Bixler’s mother then opened her own trucking company. Deb worked dispatch and accounted for payroll. Eventually, Bixler had something of a falling out with her mother, forcing her out of a job. She had nothing. She had no way to provide for her family. She was lost. Until she started Bixler Interiors. While she had dabbled in cleaning once or twice for side money in the past, her first big job was Vera Bradley. At 205,000 square feet, Bixler ambitiously bid the job and won. She said she didn’t have time to doubt herself.
“I was too excited. Cleaning big jobs is no different than the small ones, just more time consuming,” Bixler said. “You take it one room at a time and eventually, you’ll be done.”
Bixler didn’t do it alone, though. She enlisted the help of her family. Her children Jordan, James and Sayge worked for her. Since then, the business has always been a family owned company. While Vera Bradley was a big job to start with, that didn’t stop Bixler from chasing bigger and better things. She went on to win jobs like the Ash building downtown or the recently finished Parkview Cancer Center.
Bixler said working with her family is a great experience. Sayge, her daughter, said working with her mom is great because you don’t have a stranger yelling at you.
“We all appreciate and love each other,” Sayge said. “So it’s not stressful.”
Bixler said her life has been a busy one.
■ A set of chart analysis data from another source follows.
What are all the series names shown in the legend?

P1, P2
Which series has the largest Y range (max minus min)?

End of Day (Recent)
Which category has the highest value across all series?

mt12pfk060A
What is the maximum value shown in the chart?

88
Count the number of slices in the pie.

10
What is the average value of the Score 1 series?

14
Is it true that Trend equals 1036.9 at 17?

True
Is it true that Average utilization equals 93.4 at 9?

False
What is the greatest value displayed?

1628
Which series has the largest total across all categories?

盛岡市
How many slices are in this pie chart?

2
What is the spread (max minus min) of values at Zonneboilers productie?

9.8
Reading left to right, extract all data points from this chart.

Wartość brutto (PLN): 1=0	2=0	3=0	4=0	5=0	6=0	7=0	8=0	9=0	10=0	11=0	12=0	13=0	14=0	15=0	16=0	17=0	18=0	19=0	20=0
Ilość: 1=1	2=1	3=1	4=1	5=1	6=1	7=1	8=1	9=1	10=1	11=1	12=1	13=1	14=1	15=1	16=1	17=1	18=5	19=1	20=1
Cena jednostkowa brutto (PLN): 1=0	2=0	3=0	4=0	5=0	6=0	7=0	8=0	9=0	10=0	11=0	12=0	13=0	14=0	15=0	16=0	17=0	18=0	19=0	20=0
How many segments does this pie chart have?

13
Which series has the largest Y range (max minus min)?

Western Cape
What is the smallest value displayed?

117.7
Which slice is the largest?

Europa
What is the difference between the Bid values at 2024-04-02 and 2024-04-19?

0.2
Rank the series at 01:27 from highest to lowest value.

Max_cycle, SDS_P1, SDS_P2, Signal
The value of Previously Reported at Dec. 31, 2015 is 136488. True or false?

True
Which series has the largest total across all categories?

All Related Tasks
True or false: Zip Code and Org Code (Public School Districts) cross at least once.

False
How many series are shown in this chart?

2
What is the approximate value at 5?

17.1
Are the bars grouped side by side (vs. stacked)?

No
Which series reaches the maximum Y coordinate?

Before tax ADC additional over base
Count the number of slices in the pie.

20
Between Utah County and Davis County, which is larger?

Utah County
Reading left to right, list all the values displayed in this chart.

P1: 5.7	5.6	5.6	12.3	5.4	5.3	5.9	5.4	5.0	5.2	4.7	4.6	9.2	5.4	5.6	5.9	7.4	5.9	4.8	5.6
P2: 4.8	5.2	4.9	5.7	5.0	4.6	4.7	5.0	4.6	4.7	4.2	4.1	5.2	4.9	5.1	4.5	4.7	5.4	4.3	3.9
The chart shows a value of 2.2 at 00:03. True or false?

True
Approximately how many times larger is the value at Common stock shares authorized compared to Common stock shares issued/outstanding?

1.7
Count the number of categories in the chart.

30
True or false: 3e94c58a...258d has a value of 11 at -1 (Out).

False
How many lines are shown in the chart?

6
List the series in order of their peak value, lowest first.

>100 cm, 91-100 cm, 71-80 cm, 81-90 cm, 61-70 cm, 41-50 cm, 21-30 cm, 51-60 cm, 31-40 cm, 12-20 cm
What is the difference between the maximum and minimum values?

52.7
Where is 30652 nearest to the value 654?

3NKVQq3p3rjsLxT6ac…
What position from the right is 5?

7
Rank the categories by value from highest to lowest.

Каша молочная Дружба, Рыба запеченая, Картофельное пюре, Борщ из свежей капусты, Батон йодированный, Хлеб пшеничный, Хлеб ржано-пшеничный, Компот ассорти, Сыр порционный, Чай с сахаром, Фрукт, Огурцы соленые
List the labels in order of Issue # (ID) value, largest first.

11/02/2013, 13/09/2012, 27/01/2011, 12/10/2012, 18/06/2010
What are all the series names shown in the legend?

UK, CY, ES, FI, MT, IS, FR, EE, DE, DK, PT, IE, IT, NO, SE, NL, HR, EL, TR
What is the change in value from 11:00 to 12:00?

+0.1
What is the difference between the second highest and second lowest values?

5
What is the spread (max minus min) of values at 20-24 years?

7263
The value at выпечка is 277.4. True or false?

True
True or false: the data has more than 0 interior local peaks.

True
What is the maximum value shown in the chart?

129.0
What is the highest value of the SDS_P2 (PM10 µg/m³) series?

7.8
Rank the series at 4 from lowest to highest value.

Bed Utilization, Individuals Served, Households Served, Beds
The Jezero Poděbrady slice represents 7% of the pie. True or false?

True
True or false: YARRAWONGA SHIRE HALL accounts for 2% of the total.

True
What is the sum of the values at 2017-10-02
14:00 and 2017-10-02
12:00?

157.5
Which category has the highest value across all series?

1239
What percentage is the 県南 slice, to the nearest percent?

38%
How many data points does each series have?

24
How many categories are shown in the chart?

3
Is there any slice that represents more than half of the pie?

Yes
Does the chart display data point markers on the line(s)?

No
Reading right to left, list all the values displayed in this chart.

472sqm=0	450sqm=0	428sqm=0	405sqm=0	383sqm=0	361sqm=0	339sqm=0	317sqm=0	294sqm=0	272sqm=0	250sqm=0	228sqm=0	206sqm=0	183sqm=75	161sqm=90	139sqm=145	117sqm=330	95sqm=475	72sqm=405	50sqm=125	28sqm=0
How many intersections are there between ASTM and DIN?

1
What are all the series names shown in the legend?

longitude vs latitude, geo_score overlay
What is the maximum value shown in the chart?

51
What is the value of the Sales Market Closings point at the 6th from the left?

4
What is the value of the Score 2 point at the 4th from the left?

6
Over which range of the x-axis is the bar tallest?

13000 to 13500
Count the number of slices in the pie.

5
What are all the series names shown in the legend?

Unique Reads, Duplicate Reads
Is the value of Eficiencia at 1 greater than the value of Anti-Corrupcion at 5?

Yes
She has met a lot of people and done a lot of things, but her biggest priority has always been being a mother and grandmother. She homeschooled her two youngest children and has worked with them at Bixler Interiors for the last ten years. Now that her two youngest children are starting their college careers, Deb is trying to let them go.
“I think it’s really sad,” said Sayge, “We’ve always worked a lot together. So it’s sad that we can’t be together all the time like we used to.”
Sayge started working with her mom at age 15. It’s work that she doesn’t mind, in fact she said it can be meditative.
“It’s nice to get out of the house and work hard sometimes,” she said.
While Bixler interiors will never truly end as her children have vowed to help whenever they can, it must begin its descent. But that’s okay with Deb Bixler.
“No matter where you’re at money-wise, you can choose to be good and happy with it or you can be miserable. I choose to be happy wherever I’m at.”
After a full day of school for her two youngest children and a hard day’s work for the oldest, Deb has finished the night’s dinner. With proper seasoning and another contagious laugh from Deb Bixler, the family sat down and enjoyed a meal together. There is no “switch” for Deb Bixler. She is always a mother. It doesn’t turn off when she’s working. It doesn’t turn off when she’s had a hard day.
“I enjoy being a mother,” Bixler said, with a confident smile.